Although the Company believes that the Forward-Looking Statements in this news release are based on certain expectations and assumptions that are current, reasonable and complete, these statements are by their nature subject to a number of known and unknown risks and uncertainties and other factors that could cause actual events, results, performance and achievements to differ materially from management’s expectations and plans as set forth in such Forward-Looking Statements, including, without limitation, the following factors, many of which are beyond the Company’s control and the effects of which can be difficult to predict: (a) the possibility that the Arrangement will not be completed on the terms and conditions, or on the timing, currently contemplated, and that it may not be completed at all due to a failure to obtain or satisfy, in a timely manner or otherwise, required shareholder and regulatory approvals and other conditions of closing necessary to complete the Arrangement or for other reasons; (b) the possibility of adverse reactions or changes in business relationships resulting from the announcement or completion of the Arrangement; (c) risks relating to the retention of key personnel during the interim period; (d) the possibility of litigation relating to the Arrangement; (e) risks related to the diversion of management’s attention from the Company’s ongoing business operations; and (f) other risks inherent to the Company’s business and/or factors beyond its control which could have a material adverse effect on the Company or the ability to consummate the Arrangement.

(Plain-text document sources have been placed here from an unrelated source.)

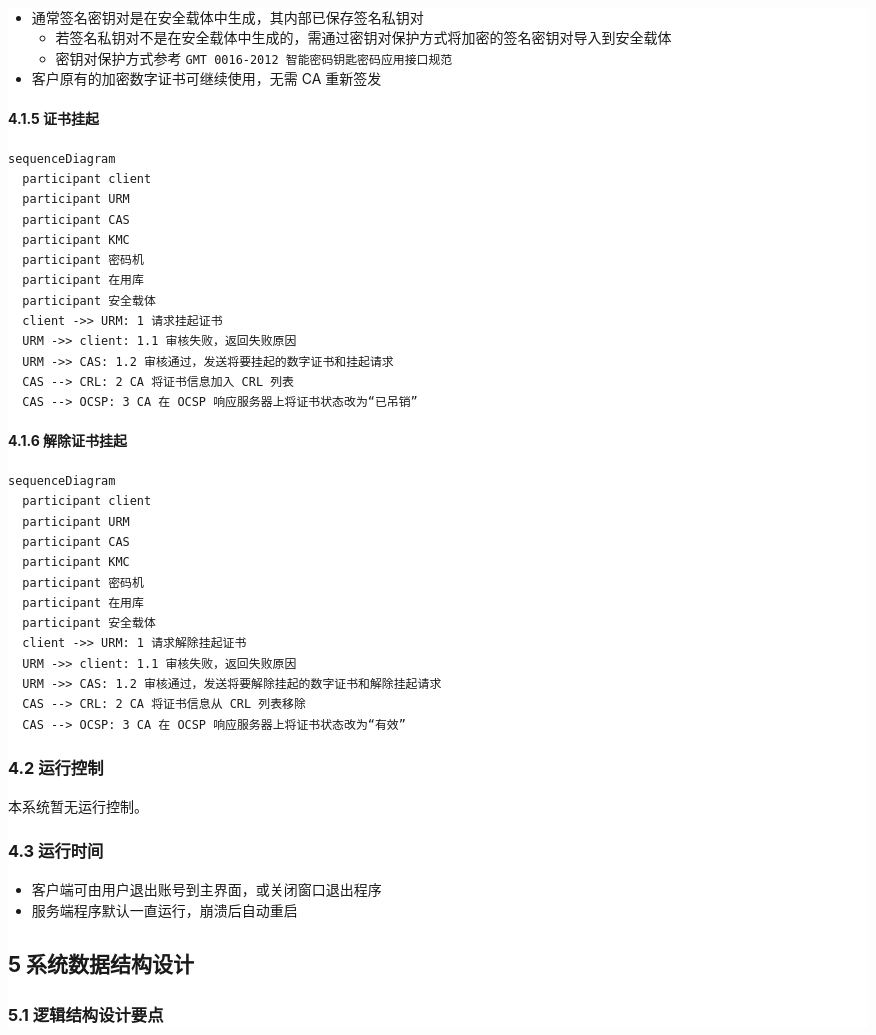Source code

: - 通常签名密钥对是在安全载体中生成，其内部已保存签名私钥对
  - 若签名私钥对不是在安全载体中生成的，需通过密钥对保护方式将加密的签名密钥对导入到安全载体
  - 密钥对保护方式参考 `GMT 0016-2012 智能密码钥匙密码应用接口规范`
- 客户原有的加密数字证书可继续使用，无需 CA 重新签发

#### 4.1.5 证书挂起

```mermaid
sequenceDiagram
  participant client
  participant URM
  participant CAS
  participant KMC
  participant 密码机
  participant 在用库
  participant 安全载体
  client ->> URM: 1 请求挂起证书
  URM ->> client: 1.1 审核失败，返回失败原因
  URM ->> CAS: 1.2 审核通过，发送将要挂起的数字证书和挂起请求
  CAS --> CRL: 2 CA 将证书信息加入 CRL 列表
  CAS --> OCSP: 3 CA 在 OCSP 响应服务器上将证书状态改为“已吊销”
```

#### 4.1.6 解除证书挂起

```mermaid
sequenceDiagram
  participant client
  participant URM
  participant CAS
  participant KMC
  participant 密码机
  participant 在用库
  participant 安全载体
  client ->> URM: 1 请求解除挂起证书
  URM ->> client: 1.1 审核失败，返回失败原因
  URM ->> CAS: 1.2 审核通过，发送将要解除挂起的数字证书和解除挂起请求
  CAS --> CRL: 2 CA 将证书信息从 CRL 列表移除
  CAS --> OCSP: 3 CA 在 OCSP 响应服务器上将证书状态改为“有效”
```

### 4.2 运行控制

本系统暂无运行控制。

### 4.3 运行时间

- 客户端可由用户退出账号到主界面，或关闭窗口退出程序
- 服务端程序默认一直运行，崩溃后自动重启

## 5 系统数据结构设计

### 5.1 逻辑结构设计要点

Forward-Looking Statements should not be read as guarantees of future performance or results. Readers are cautioned not to place undue reliance on these Forward-Looking Statements, which speak only as of the date of this press release. Events or circumstances could cause the Company’s actual results to differ materially from those estimated or projected and expressed in, or implied by, these Forward-Looking Statements. Important factors that could cause actual results to differ from these Forward-Looking Statements are included in the “Risk Factors” section of the Company’s Annual Information Form, as supplemented by the “Risks and Uncertainties” section of the Company’s Management Discussion and Analysis for the three and six months ended January 31, 2023 (“Q2 2023 MD&A”).
Readers are further cautioned that the lists of factors enumerated in the Risk Factors section of the Company’s Annual Information Form and the “Risks and Uncertainties” section of the Q2 2023 MD&A that may affect future results are not exhaustive. Investors and others should carefully consider the foregoing factors and other uncertainties and potential events and should not rely on the Company’s Forward-Looking Statements to make decisions with respect to the Company. The Company disclaims any intention or obligation, except to the extent required by law, to update or revise any Forward-Looking Statements as a result of new information or future events, or for any other reason.